A Bou Saada, le fait culturel sort-il enfin de l’ornière ?
Le dernier rallye des Harley Davidson qui en était à sa deuxième édition semblerait, en toute apparence, n’être qu’une compétition de sport mécanisé. Oh que non ! Il ne s’agit ni plus ni moins que d’une manifestation d’ordre culturel. Ce deal entre l’homme et son « mustang » raconte l’épopée des hippies qui a brisé les barrières de l’ordre établi, entonnant ainsi le chant du cygne de la civilisation des cols blancs. La Harley Davidson symbolise ainsi un fait qui ne présageait pas d’être culturel un jour. Dans ce sillage, on pourrait aujourd’hui, faire de l’adaptation en appelant par exemple à des compétitions du genre vieux taxis ou autre vieux autocars qui faisaient jadis les marchés hebdomadaires.

__LIGNES DE DONNÉES__.
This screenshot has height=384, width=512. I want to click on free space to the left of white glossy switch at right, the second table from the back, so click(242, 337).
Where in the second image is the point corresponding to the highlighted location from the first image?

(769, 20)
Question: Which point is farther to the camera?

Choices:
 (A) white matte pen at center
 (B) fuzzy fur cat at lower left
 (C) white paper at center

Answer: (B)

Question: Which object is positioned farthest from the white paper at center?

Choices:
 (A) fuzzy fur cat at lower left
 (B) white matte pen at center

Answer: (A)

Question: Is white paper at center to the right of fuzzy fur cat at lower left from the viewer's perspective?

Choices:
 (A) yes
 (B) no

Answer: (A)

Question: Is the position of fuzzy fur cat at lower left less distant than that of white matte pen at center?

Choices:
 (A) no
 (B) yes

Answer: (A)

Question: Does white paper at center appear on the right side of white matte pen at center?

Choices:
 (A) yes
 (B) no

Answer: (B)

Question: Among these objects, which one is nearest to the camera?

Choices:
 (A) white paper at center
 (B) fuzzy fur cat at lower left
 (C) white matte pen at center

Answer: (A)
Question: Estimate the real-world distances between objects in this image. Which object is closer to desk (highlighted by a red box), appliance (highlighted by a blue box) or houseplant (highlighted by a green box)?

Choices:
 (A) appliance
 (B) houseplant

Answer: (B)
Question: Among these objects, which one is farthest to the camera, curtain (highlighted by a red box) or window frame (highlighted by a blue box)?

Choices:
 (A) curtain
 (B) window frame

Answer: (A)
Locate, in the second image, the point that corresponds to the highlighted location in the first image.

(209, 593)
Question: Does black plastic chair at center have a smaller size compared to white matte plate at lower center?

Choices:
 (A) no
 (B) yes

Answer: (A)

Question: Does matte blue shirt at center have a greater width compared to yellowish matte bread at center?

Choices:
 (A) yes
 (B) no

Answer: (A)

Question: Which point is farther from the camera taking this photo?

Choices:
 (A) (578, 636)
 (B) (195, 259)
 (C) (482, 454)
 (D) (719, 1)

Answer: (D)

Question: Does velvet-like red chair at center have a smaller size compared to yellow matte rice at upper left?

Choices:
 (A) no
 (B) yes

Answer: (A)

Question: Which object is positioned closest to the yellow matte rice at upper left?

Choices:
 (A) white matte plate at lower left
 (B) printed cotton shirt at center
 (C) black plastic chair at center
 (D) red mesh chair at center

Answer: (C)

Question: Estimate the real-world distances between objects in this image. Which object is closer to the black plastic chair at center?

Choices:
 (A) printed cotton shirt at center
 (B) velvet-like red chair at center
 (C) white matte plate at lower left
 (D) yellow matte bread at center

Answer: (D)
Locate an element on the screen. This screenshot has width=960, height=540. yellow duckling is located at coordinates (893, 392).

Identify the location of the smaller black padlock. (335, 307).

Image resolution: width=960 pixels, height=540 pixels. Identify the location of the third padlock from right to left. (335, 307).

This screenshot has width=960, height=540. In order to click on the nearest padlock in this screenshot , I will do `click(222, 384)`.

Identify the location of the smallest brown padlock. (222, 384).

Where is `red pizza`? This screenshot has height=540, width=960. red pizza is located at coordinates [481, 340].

__CONSIGNE__. Citez le passage du texte sur le rallye Harley Davidson de Bou Saada qui commence à « Le dernier rallye » et se termine à « les marchés hebdomadaires. ». Ces données proviennent d'une autre source que le texte.

__RÉPONSE__.
Le dernier rallye des Harley Davidson qui en était à sa deuxième édition semblerait, en toute apparence, n’être qu’une compétition de sport mécanisé. Oh que non ! Il ne s’agit ni plus ni moins que d’une manifestation d’ordre culturel. Ce deal entre l’homme et son « mustang » raconte l’épopée des hippies qui a brisé les barrières de l’ordre établi, entonnant ainsi le chant du cygne de la civilisation des cols blancs. La Harley Davidson symbolise ainsi un fait qui ne présageait pas d’être culturel un jour. Dans ce sillage, on pourrait aujourd’hui, faire de l’adaptation en appelant par exemple à des compétitions du genre vieux taxis ou autre vieux autocars qui faisaient jadis les marchés hebdomadaires.